O teorema de Pascal, (…) foi formulado por ele quando tinha apenas dezesseis anos. Ele era um grande jogador e, de acordo com o Livro Filosofia, Loewer Barry, “desenvolveu uma maneira de determinar o valor monetário de uma aposta com base nas probabilidades”. Foi com essa lógica que ele afirmava que decidir acreditar ou não em Deus é como uma aposta de jogo.
“Se Deus existe, a consequência de acreditar nele é a felicidade eterna, ao passo que o inferno aguarda pelos ateus e agnósticos. Por outro lado, se Deus não existe, a consequência de acreditar nele é, na pior das hipóteses, viver uma vida correta e religiosa, ao passo que a consequência de não acreditar nele é continuar levando a vida sem esperança (intervenção nossa).” Assim, a melhor aposta, nesse caso, é acreditar.
Enfim, considerada a proposição de Pascal, poderemos antever a nossa entrada no Céu, caminhando nas estradas da vida, com alternância de dias bons e não tão bons. O peso da cruz pode variar: em dado momento mais pesado, mais leve em outro. Não há o que fazer. Não há privilegiados. Há cruz e provações no seguimento de Jesus. Sem fé, há o desespero. A amizade com Deus nos sustenta e nos levanta ante as dificuldades: tudo vai passar.
Aos que, como nós, aceitam a Bíblia como obra divina, a leitura do inteiro capítulo 11 de Hebreus, há de reforçar ainda mais a fé: Inicia com o versículo A fé é o fundamento da esperança, é uma certeza a respeito do que não se vê e termina com Porque Deus, que tinha para nós uma sorte melhor, não quis que eles chegassem sem nós à perfeição (da felicidade).
É isso! É preciso sair da gruta e subir na montanha para ver Deus passar pela vida. Todos os dias e em todas as circunstâncias. Cuidado para não repetir o que aconteceu com Elias. Imaginou e aguardou a passagem magnífica e esplendorosa de Deus. Enganou-se. Deus se revela em nossa vida como o sopro suave da brisa, como o canto do pássaro, como o perfume e a beleza da flor, como o abraço da pessoa querida. Ah! Pode se esconder naquele irmão pobre, vulnerável e excluído.
Fiquemos atentos! Vale a pena crer em Deus!
11 respostas em “Existe vantagem crer em Deus?”
Li e reli 3 vezes.
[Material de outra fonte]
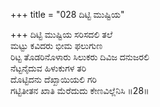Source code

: +++
title = "028 ದಿಟ್ಟಿ ಮುಷ್ಟಿಯ"

+++
ದಿಟ್ಟಿ ಮುಷ್ಟಿಯ ಸರಿಸದಲಿ ತಲೆ  
ಮಟ್ಟು ಕವಿದರು ಭೀಮ ಫಲುಗುಣ  
ರಿಟ್ಟ ತೊಡರಿನೊಳಾರು ಸಿಲುಕರು ದಿವಿಜ ದನುಜರಲಿ  
ನೆಟ್ಟನೈದುವ ಹಿಳುಕುಗಳ ತರಿ  
ದೊಟ್ಟಿದನು ದೆಖ್ಖಾಯಿಯಲಿ ಗರಿ  
ಗಟ್ಟಿತೀತನ ಖಾತಿ ಮೆರೆದುದು ಕೇಣವಿಲ್ಲೆನಿಸಿ     ॥28॥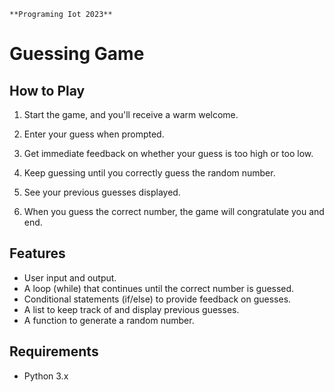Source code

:  `**Programing Iot 2023**`
# Guessing Game

## How to Play

1. Start the game, and you'll receive a warm welcome.

2. Enter your guess when prompted.

3. Get immediate feedback on whether your guess is too high or too low.

4. Keep guessing until you correctly guess the random number.

5. See your previous guesses displayed.

6. When you guess the correct number, the game will congratulate you and end.

## Features

- User input and output.
- A loop (while) that continues until the correct number is guessed.
- Conditional statements (if/else) to provide feedback on guesses.
- A list to keep track of and display previous guesses.
- A function to generate a random number.

## Requirements

- Python 3.x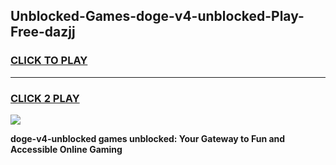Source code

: 
## Unblocked-Games-doge-v4-unblocked-Play-Free-dazjj
<h3>
<a href="https://premium76.site?title=doge-v4-unblocked&ref=17A">CLICK TO PLAY</a></h3>
<hr>

<h3>
<a href="https://premium76.site?title=doge-v4-unblocked&ref=17A">CLICK 2 PLAY</a>
  
</h3>

<a href="https://premium76.site?title=doge-v4-unblocked&ref=17A"><img src="https://clearcache.store/games.png"></a>


**doge-v4-unblocked games unblocked: Your Gateway to Fun and Accessible Online Gaming**
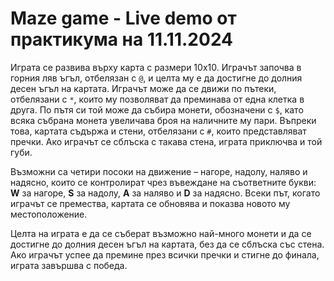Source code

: # Maze game - Live demo от практикума на 11.11.2024

Играта се развива върху карта с размери 10x10. Играчът започва в горния ляв ъгъл, отбелязан с `@`, и целта му е да достигне до долния десен ъгъл на картата. Играчът може да се движи по пътеки, отбелязани с `*`, които му позволяват да преминава от една клетка в друга. По пътя си той може да събира монети, обозначени с `$`, като всяка събрана монета увеличава броя на наличните му пари. Въпреки това, картата съдържа и стени, отбелязани с `#`, които представляват пречки. Ако играчът се сблъска с такава стена, играта приключва и той губи.

Възможни са четири посоки на движение – нагоре, надолу, наляво и надясно, които се контролират чрез въвеждане на съответните букви: **W** за нагоре, **S** за надолу, **A** за наляво и **D** за надясно. Всеки път, когато играчът се премества, картата се обновява и показва новото му местоположение.

Целта на играта е да се съберат възможно най-много монети и да се достигне до долния десен ъгъл на картата, без да се сблъска със стена. Ако играчът успее да премине през всички пречки и стигне до финала, играта завършва с победа.

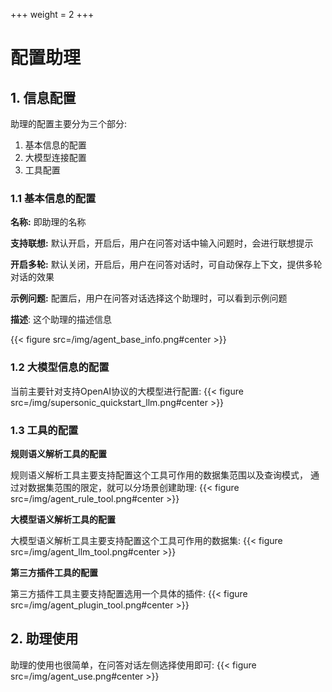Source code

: +++
weight = 2
+++


# 配置助理

## 1. 信息配置
助理的配置主要分为三个部分:
1. 基本信息的配置
2. 大模型连接配置
3. 工具配置

### **1.1 基本信息的配置**

**名称:** 即助理的名称

**支持联想:** 默认开启，开启后，用户在问答对话中输入问题时，会进行联想提示

**开启多轮:** 默认关闭，开启后，用户在问答对话时，可自动保存上下文，提供多轮对话的效果

**示例问题:** 配置后，用户在问答对话选择这个助理时，可以看到示例问题

**描述**: 这个助理的描述信息

{{< figure src=/img/agent_base_info.png#center >}}

### **1.2 大模型信息的配置**

当前主要针对支持OpenAI协议的大模型进行配置:
{{< figure src=/img/supersonic_quickstart_llm.png#center >}}

### **1.3 工具的配置**

**规则语义解析工具的配置**

规则语义解析工具主要支持配置这个工具可作用的数据集范围以及查询模式， 通过对数据集范围的限定，就可以分场景创建助理:
{{< figure src=/img/agent_rule_tool.png#center >}}

**大模型语义解析工具的配置**

大模型语义解析工具主要支持配置这个工具可作用的数据集:
{{< figure src=/img/agent_llm_tool.png#center >}}

**第三方插件工具的配置**

第三方插件工具主要支持配置选用一个具体的插件:
{{< figure src=/img/agent_plugin_tool.png#center >}}


## **2. 助理使用**

助理的使用也很简单，在问答对话左侧选择使用即可:
{{< figure src=/img/agent_use.png#center >}}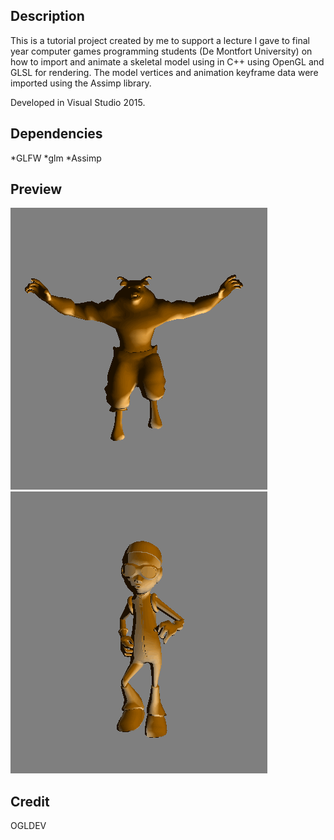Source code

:## Description 

This is a tutorial project created by me to support a lecture I gave to final year computer games programming students (De Montfort University) on how to import and animate a skeletal model using in C++ using OpenGL and GLSL for rendering. The model vertices and animation keyframe data were imported using the Assimp library.


Developed in Visual Studio 2015. 


## Dependencies

*GLFW
*glm
*Assimp


## Preview 

![](jumping.gif)
![](walking.gif)

## Credit 

OGLDEV 
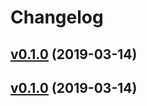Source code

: # Changelog

## [v0.1.0](https://github.com/kunit/qc/compare/a06de44a33dd...v0.1.0) (2019-03-14)


## [v0.1.0](/compare/a06de44a33dd...v0.1.0) (2019-03-14)

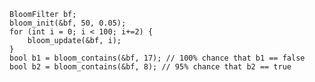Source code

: 	BloomFilter bf;
	bloom_init(&bf, 50, 0.05);
	for (int i = 0; i < 100; i+=2) {
		bloom_update(&bf, i);
	}
	bool b1 = bloom_contains(&bf, 17); // 100% chance that b1 == false
	bool b2 = bloom_contains(&bf, 8); // 95% chance that b2 == true
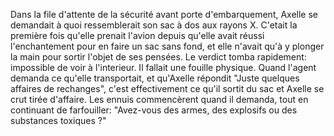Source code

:Dans la file d'attente de la sécurité avant porte d'embarquement, Axelle se demandait à quoi ressemblerait son sac à dos aux rayons X. C'etait la première fois qu'elle prenait l'avion depuis qu'elle avait réussi l'enchantement pour en faire un sac sans fond, et elle n'avait qu'à y plonger la main pour sortir l'objet de ses pensées. Le verdict tomba rapidement: impossible de voir à l'interieur. Il fallait une fouille physique. Quand l'agent demanda ce qu'elle transportait, et qu'Axelle répondit "Juste quelques affaires de rechanges", c'est effectivement ce qu'il sortit du sac et Axelle se crut tirée d'affaire. Les ennuis commencèrent quand il demanda, tout en continuant de farfouiller: "Avez-vous des armes, des explosifs ou des substances toxiques ?"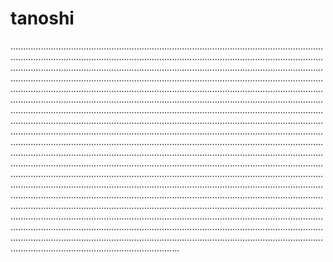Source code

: # tanoshi
.......................................................................................................................................................................................................................................................................................................................................................................................................................................................................................................................................................................................................................................................................................................................................................................................................................................................................................................................................................................................................................................................................................................................................................................................................................................................................................................................................................................................................................................................................................................................................................................................................................................................................................................................................................................................................................................................................................................................................................................................................................................................................................................................................................................................................................................................................................................................................................................................................................................................................................................................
É um texto que me fez refletir a fé, a minha fé. Eu creio em Deus e sem Ele não há amor e esperança. Deus está sempre com a gente e através dele mantemos a esperança na vida.
Gostei muito do texto. Parabéns!
É um texto surpreendente! Coisa do habilidoso Irineu. A reflexão nos leva a celebrar o Deus que herdamos dos nossos pais. Não imagino como seria a minha vida sem Ele. Negá-Lo é negar a existência do amor.
Gilberto, Herika e José Vanin, Muito obrigado pelos comentários.
A principal vantagem de ser crer em Deus é simplesmente poder passar por esta vida acreditando no bem, no amor, no próximo, na consciência tranquila de procurar praticar o que é justo.
Irineu, como fico feliz, ao ver você se superando mesmo doente para nos presentear com essa reflexão!
“A amizade com Deus nos sustenta e nos levanta ante as dificuldades”.
Ótimo texto!
Parabéns
Valeu! Bruno Redigolo! Obrigado, diácono Benedito, irmão querido companheiro da Caritas. Obrigado Jurandir, amigo da CJC, sempre presente em minha vida!
Ah que saudade de tantos abraços! Nesse momento difícil que vivemos sinto a falta de Deus no meu irmão. Porém a fé e a esperança jamais faltarão. Afinal a vantagem de ter fé em Deus, sem garantia de melhor sorte na vida é a esperança!
A cada publicação, com certeza, vamos enriquecendo nosso conhecimento. Parabéns.
Num momento de tantas notícias falsas, tantas falsas esperanças, tanta gente sem saber em que ou quem acreditar, e muito bom receber um texto de esperança como esse.
Fico muito feliz ao ve-lo escrevendo um texto tão gostoso de ler e recordar nosso tempo de estudos! Que o Senhor vos dê muita saúde para que você possa continuar esse seu lado de continuar colocando textos tão sábios e que passa tanto saber! Abraços fraternos!